Every day we begin our prayers with the statement of the gentile prophet, Bilaam (Bamidbar 24:5) “How goodly are your tents, O Yaakov, your dwelling places, O Israel!”

This expresses that not only were Bilaam’s curses transformed into blessings, but the importance of the blessings is central to the Jewish identity and destiny so much so that they are stated at the commencement of our daily prayers.

The secret of transforming curses into blessings is conveyed in G-d’s statement to Bilaam, (Bamidbar 22:12) “G-d said to Bilaam, “You shall not go with them! You shall not curse the people because they are blessed.”

The reason that is impossible to curse Israel is because they are blessed, not because G-d does not wish to curse them. A curse is only an expression of the evil that is already present, but in a situation where one is cognizant of blessing the curses are transformed into blessing.

This concept can be better understood through the Talmudic statement concerning the study of Torah and the fulfillment of Mitzvot without proper intent. The Talmud (Sanhedrin 105b) states: “One should always occupy himself with Torah and good deeds, though it be not for their own sake, for out of (mitoch) good work without purpose comes [Torah and Mitzvot] for its own sake.”

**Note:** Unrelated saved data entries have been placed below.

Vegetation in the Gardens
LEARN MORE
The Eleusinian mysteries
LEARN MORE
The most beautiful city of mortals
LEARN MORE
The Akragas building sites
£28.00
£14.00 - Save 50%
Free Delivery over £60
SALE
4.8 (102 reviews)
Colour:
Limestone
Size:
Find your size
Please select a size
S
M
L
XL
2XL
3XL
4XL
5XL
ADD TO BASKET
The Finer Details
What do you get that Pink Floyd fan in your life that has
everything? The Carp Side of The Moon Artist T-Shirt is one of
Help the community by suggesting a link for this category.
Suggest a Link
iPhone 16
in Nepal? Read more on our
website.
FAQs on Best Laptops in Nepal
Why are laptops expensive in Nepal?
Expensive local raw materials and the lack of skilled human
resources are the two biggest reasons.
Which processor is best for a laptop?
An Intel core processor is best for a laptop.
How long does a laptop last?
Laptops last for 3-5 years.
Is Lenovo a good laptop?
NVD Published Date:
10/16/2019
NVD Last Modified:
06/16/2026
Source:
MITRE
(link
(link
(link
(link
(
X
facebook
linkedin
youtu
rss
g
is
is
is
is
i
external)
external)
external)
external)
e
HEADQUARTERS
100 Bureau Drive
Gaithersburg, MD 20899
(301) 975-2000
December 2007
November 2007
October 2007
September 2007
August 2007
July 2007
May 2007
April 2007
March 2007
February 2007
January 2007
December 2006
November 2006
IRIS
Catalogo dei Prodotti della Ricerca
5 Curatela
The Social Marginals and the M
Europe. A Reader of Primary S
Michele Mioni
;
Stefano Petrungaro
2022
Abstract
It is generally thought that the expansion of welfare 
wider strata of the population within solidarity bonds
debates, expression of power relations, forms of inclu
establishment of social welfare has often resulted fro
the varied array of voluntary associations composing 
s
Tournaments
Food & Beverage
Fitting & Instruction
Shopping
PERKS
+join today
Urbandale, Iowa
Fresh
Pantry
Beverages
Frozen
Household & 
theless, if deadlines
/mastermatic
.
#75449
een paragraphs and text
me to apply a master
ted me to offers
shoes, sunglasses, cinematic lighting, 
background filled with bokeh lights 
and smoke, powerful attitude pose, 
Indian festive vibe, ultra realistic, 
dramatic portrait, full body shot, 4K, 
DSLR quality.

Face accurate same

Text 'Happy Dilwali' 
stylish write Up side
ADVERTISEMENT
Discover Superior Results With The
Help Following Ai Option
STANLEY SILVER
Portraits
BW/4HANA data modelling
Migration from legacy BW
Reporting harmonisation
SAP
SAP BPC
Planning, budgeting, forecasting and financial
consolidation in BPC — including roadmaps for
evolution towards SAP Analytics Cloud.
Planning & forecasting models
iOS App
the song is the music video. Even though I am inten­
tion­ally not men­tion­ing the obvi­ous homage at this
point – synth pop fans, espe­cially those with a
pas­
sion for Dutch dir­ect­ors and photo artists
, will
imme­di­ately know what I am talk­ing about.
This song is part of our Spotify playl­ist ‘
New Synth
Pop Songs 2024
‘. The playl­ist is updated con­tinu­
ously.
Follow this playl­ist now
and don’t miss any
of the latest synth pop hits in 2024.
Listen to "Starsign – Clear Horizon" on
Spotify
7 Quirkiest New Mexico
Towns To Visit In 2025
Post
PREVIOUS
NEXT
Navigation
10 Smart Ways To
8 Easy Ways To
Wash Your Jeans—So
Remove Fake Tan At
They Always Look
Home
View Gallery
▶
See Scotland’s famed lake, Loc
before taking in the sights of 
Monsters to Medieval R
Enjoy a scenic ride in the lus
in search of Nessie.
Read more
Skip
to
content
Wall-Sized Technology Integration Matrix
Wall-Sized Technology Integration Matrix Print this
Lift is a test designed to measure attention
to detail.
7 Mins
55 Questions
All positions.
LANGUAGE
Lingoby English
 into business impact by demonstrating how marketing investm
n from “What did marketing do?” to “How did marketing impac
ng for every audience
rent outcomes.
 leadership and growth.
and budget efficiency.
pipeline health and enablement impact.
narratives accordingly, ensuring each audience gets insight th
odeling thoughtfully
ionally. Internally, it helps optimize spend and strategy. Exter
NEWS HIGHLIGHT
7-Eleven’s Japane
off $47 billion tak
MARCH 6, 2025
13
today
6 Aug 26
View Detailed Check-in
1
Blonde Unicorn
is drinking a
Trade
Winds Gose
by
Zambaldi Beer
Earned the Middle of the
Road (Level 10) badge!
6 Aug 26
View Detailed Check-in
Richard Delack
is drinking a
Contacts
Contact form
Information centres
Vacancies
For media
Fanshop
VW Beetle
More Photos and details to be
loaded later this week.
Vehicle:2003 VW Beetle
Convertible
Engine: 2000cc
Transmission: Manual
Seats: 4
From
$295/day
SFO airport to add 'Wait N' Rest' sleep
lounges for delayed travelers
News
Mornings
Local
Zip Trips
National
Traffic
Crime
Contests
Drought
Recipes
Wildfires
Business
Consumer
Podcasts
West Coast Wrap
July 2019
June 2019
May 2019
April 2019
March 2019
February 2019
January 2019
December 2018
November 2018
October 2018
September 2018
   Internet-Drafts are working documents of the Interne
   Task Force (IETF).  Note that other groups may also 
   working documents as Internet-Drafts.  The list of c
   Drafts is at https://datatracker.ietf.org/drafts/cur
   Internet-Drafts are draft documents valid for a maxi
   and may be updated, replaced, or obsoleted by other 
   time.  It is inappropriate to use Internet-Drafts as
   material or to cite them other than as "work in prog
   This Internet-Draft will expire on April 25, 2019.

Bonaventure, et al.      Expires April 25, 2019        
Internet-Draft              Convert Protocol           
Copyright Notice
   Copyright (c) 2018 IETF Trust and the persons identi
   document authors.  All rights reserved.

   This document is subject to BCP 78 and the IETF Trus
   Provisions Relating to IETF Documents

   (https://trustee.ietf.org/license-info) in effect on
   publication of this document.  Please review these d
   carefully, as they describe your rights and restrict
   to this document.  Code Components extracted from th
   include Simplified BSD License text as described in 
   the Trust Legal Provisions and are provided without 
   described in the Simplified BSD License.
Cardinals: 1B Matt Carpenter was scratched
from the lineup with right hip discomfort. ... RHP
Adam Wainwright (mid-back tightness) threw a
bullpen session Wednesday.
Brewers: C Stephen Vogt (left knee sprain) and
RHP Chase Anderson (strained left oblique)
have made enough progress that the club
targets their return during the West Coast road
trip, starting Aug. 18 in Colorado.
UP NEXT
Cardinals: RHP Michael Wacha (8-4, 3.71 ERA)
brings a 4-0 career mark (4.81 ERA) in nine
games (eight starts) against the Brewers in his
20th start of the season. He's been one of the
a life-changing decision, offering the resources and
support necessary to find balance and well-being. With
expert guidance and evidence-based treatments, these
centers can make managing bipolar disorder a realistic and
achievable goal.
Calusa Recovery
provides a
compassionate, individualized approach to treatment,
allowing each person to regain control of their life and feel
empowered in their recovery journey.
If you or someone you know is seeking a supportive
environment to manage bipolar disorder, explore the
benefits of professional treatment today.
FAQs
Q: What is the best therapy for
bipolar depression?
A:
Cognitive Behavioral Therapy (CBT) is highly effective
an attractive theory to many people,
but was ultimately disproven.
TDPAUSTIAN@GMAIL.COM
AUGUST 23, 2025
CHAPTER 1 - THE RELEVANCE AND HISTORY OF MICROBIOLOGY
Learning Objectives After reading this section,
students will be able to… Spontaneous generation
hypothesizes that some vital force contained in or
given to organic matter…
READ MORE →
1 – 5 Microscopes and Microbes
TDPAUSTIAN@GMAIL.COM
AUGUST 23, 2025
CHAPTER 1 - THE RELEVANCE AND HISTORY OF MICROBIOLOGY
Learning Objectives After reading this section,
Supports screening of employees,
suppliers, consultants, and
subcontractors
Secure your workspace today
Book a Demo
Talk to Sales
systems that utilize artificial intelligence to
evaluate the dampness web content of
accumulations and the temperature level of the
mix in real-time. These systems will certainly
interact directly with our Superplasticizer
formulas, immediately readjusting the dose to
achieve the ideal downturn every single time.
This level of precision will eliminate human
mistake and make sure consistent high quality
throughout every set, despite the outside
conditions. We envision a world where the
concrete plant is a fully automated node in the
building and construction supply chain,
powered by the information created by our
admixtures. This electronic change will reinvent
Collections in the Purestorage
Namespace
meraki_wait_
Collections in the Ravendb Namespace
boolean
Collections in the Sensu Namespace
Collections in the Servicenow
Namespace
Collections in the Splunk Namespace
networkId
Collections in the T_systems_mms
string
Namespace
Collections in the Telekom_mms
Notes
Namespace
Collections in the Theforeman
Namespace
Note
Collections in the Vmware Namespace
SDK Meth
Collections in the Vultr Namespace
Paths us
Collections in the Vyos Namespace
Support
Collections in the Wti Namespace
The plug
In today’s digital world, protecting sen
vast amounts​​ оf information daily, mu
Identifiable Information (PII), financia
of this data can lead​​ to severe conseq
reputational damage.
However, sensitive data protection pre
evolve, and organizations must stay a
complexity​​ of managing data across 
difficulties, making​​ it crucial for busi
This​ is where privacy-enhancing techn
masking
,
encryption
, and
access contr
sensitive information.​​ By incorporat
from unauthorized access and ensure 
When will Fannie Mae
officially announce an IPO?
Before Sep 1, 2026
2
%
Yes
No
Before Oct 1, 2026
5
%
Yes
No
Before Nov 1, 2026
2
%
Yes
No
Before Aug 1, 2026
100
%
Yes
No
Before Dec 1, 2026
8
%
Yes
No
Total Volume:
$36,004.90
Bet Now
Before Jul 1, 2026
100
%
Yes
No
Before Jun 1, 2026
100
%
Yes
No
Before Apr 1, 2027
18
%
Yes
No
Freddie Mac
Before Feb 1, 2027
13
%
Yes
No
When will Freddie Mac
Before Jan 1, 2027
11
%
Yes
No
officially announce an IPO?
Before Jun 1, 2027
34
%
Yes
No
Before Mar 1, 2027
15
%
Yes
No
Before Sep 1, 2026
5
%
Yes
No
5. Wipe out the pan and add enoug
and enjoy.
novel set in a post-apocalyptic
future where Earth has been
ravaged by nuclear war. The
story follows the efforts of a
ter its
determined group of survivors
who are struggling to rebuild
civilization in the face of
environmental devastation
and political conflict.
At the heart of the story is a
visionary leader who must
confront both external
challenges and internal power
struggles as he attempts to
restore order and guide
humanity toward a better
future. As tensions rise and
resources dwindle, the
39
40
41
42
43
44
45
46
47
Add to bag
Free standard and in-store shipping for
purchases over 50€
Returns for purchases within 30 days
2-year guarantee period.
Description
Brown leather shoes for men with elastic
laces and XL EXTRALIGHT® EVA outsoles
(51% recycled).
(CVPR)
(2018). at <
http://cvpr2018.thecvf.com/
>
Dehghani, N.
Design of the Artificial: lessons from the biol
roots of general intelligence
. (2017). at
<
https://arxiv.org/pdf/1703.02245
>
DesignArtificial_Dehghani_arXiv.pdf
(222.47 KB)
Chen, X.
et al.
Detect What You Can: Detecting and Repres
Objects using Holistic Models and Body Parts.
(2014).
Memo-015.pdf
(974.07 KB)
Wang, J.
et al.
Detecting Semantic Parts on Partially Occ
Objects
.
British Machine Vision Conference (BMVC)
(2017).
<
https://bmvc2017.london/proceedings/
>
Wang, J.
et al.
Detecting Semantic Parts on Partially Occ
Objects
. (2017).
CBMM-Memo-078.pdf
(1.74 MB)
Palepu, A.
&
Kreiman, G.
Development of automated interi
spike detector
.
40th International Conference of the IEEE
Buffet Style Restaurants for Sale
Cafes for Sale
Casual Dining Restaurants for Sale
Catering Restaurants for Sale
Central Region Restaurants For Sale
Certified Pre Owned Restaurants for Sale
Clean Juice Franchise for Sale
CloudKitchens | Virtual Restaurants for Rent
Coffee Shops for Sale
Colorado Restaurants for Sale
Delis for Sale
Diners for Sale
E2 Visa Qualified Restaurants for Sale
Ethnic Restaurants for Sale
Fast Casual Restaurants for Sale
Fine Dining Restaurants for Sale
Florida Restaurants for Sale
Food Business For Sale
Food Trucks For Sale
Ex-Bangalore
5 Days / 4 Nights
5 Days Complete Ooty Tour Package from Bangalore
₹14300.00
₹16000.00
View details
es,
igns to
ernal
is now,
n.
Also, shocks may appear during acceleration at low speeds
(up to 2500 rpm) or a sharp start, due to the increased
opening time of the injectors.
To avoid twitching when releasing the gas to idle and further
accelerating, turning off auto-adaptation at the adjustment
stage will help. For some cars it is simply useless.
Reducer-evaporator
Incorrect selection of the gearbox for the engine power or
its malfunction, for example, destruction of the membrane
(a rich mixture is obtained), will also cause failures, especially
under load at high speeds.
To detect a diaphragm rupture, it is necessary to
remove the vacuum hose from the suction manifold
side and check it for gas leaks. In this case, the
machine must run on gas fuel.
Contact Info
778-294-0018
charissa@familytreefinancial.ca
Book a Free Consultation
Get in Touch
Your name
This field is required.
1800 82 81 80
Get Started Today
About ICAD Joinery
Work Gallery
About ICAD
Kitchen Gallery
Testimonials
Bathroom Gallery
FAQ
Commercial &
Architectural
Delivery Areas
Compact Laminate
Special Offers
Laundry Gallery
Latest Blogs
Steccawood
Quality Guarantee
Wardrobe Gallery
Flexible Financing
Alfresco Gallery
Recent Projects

Interestingly, the Talmudic statement of the study of Torah for personal motives rather than G-dly ones is tangential to a conversation of the episode of Bilaam and his curses of Israel. In the same manner that from the study of Torah for not its own sake comes Torah for its sake, in the same vein our curses can be transformed into blessings.

The Talmud (Taanit 7a) states of one who learns Torah with improper intent “Whoever occupies himself with the Torah for its own sake his learning becomes an elixir of life to him…but, whoever occupies himself with the Torah not for its own sake, it becomes to him a deadly poison”

When one learns Torah with proper intent it is a blessing, but with improper intent it is a curse. Yet, nevertheless the Talmud expressed that one should learn Torah that causes a cursed poison, because from the curse will come blessing.

This is not understood; for even if one will reach a point where their Torah is blessed, their past actions seem to be accursed and negative!

However, in truth this is not the case, what this Talmudic aphorism conveys at its most essential level is the transformation that takes place retroactively in one’s past actions.

The word mitoch—of the sentence “from good work without purpose comes [Torah and Mitzvot] for its own sake”—means the inner depth. What this imparts is that though consciously we may be cognizant of external drives in the fulfillment of the commandments, our true drive, which may be deeply embedded in the sub-consciousness of our soul is that we desire to be unified with G-d.

When we realize that this was the intent of our actions all along, our past actions are retrospectively seen in that light and transformed into an elixir of life. This is the essential point expressed in the verse (ibid) “You shall not curse the people because they are blessed.”

Any curse that one can be associated with Israel is super-imposed on their identity, and is not intrinsically them—in essence “they are blessed.” The essence of the Jewish Soul is one with G-d, and is therefore by definition blessed.

It is this point that G-d told Bilaam. I view Israel at their essential level of blessedness and therefore they are unable to be cursed—for when their connection to G-dliness is revealed at their most essential level, they are the very definition of blessing.

It is this point that we wish to reveal in Israel each morning in the recitation of Bilaam’s blessing; that we should reveal the essence of our G-dly soul, within which we are blessed and thus, as expressed in Bilaam’s prophecy we are deserving of the Messianic era.